Кошка за окном вспрыгнула на крышку мусорного бака, с царственным видом озирая грязный, покрытый сажей мир.
- Я серьезно.
- Как видно, ты считаешь мои опасения преувеличенными.
- Я считаю все это свинством, - сдавленным голосом проговорил Павел. - Ты меня не за того принял.
- Вижу. И кажется, напрасно говорил так открыто, - вздохнул Прокоп. Надеюсь, по крайней мере ты будешь держать язык за зубами. Я бы не советовал тебе звонить.
Павел усмехнулся с отвращением:
- Да и не о чем...
Собеседник его уже успел натянуть привычную маску надменного спокойствия. Дурачок, ты меня не можешь оскорбить, - явственно говорило пергаментное лицо. С нарочитой небрежностью Прокоп стал перебирать бумаги на столе, давая понять, что считает аудиенцию оконченной.
- Не понимаю, впрочем, зачем ты вообще дал себе труд приходить сюда, сказал он, не поднимая головы.
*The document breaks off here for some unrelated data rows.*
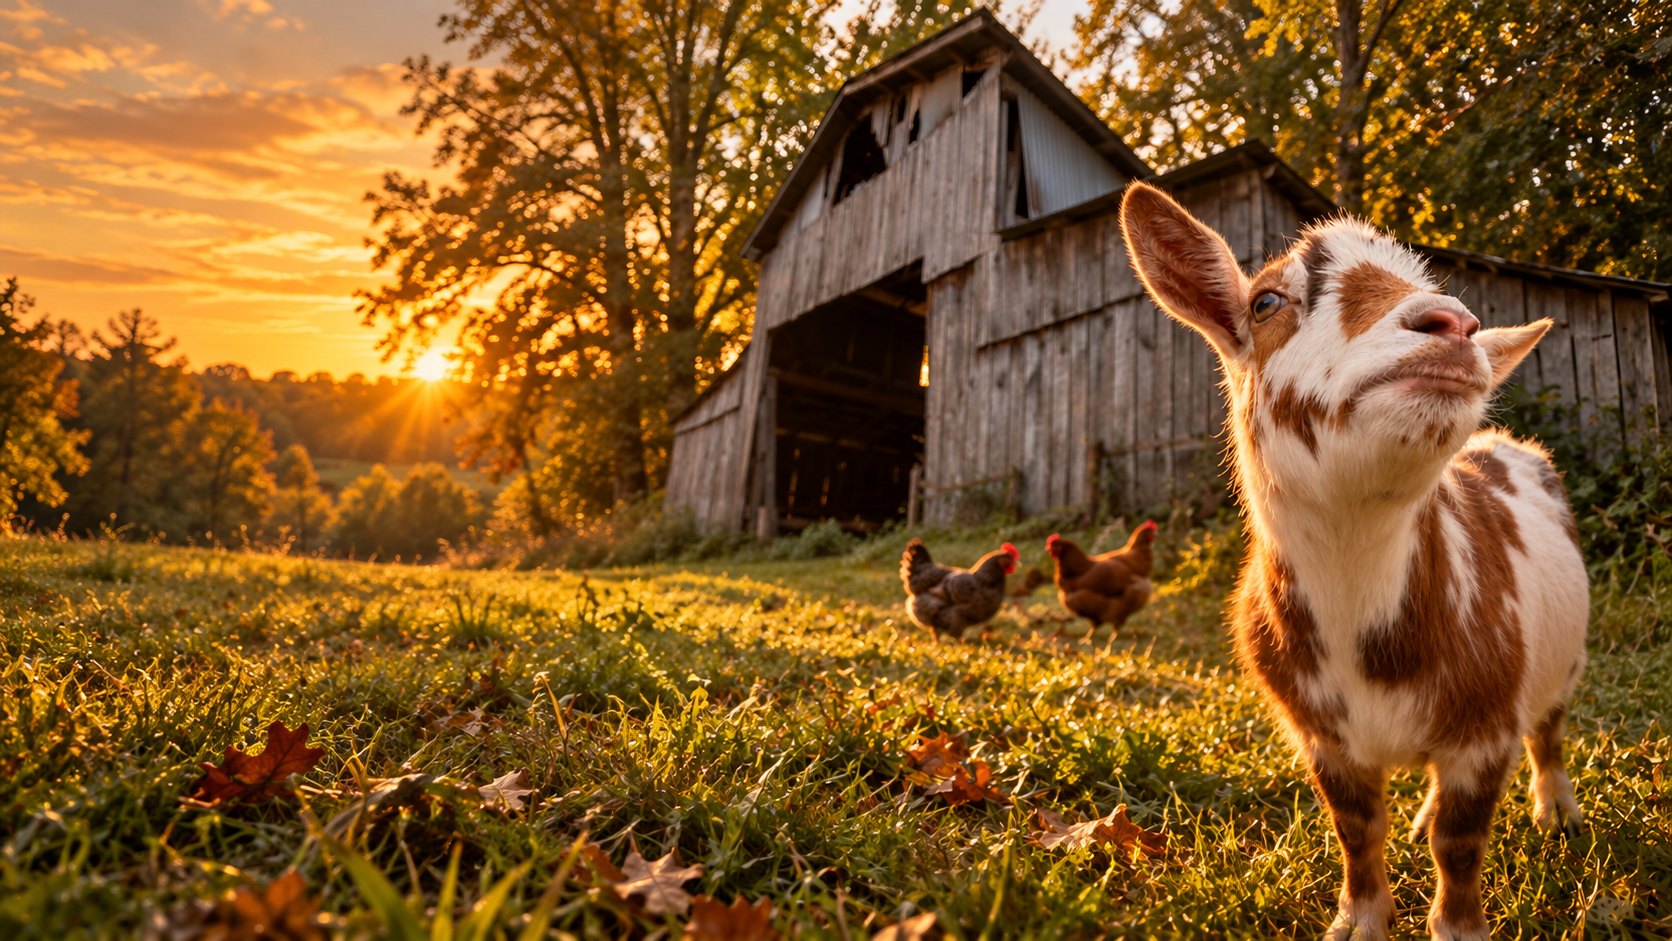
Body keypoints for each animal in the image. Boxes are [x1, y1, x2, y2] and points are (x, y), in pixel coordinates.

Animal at [1120, 182, 1587, 940]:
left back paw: (1557, 810)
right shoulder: (1321, 736)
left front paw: (1457, 926)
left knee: (1548, 731)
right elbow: (1358, 830)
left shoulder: (1486, 724)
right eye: (1265, 302)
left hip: (1564, 659)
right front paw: (1359, 919)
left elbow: (1459, 841)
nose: (1454, 324)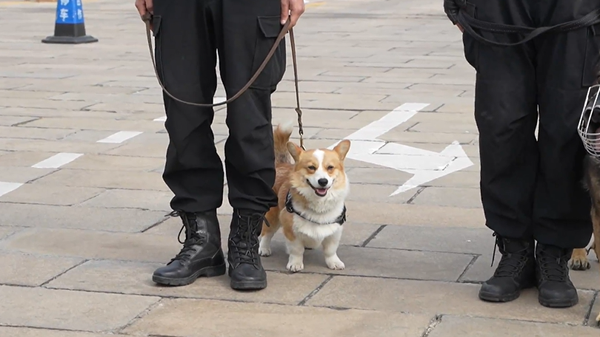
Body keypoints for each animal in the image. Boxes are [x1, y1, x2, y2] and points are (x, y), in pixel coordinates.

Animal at [258, 122, 352, 272]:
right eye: (311, 167)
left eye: (330, 167)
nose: (323, 181)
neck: (319, 203)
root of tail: (282, 164)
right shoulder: (290, 228)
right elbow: (296, 250)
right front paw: (295, 264)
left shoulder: (335, 230)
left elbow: (330, 250)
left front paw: (334, 263)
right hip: (272, 215)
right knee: (267, 232)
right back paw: (264, 249)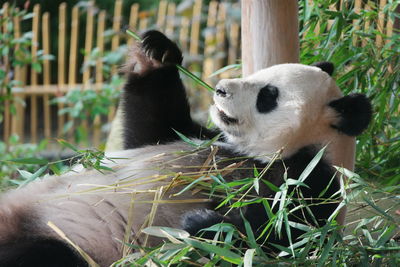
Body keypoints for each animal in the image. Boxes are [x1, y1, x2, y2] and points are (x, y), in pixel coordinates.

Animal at [0, 30, 372, 266]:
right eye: (261, 73)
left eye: (268, 96)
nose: (220, 89)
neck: (253, 153)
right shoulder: (199, 137)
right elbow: (149, 129)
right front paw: (156, 53)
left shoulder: (306, 181)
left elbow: (281, 239)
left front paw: (203, 224)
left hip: (73, 243)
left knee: (43, 254)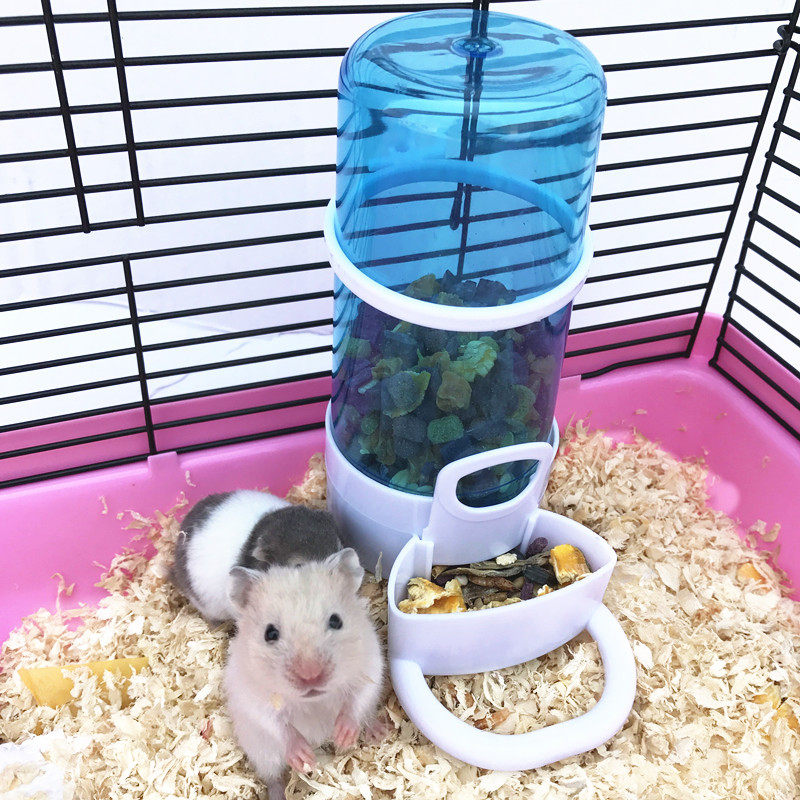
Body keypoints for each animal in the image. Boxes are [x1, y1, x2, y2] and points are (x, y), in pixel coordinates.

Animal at [223, 549, 385, 799]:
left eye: (336, 621)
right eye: (270, 633)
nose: (311, 676)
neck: (313, 701)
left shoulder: (370, 668)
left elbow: (356, 701)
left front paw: (343, 735)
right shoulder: (253, 700)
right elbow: (278, 726)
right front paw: (304, 757)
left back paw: (379, 732)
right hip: (262, 752)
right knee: (273, 777)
Павел, шедший к двери, обернулся:
- Я тоже.
Взялся за ручку двери - она была заперта изнутри. К чему? Павел повернул ключ, вырвался на улицу и так хлопнул дверью, что задребезжали стекла.
Куда теперь? К ребятам? Поговорить бы с кем, выложить все, что на душе... Да кому? Гонзе? Этот еще ближе других, хотя и он...
Нет, этого словами не выразишь.
Павел перевернулся на бок, вперил глаза в раскаленную проволоку лампочки; вокруг наслаивалась тишина. Горы тишины! Ее можно было трогать руками. Почему она молчит? Ведь дышала здесь, смеялась, телом своим касалась его - и вот уже лицо ее в нем расплывается, даже не слышит он ее далекий голос, потому что время - самая страшная даль. Почему она не откликается больше?
На ходу Павел потушил лампу - и настала тьма, в ней он сбежал по гулкой лестнице - сырость подъезда, дверь, широкая, тяжелая дверь, через которую тогда вошла она, и вот улица с шорохом дождя. Павел глубоко вдыхал влажный воздух, подставил дождю лицо, капли нежно постукивали по его векам, он слизывал капли языком с губ.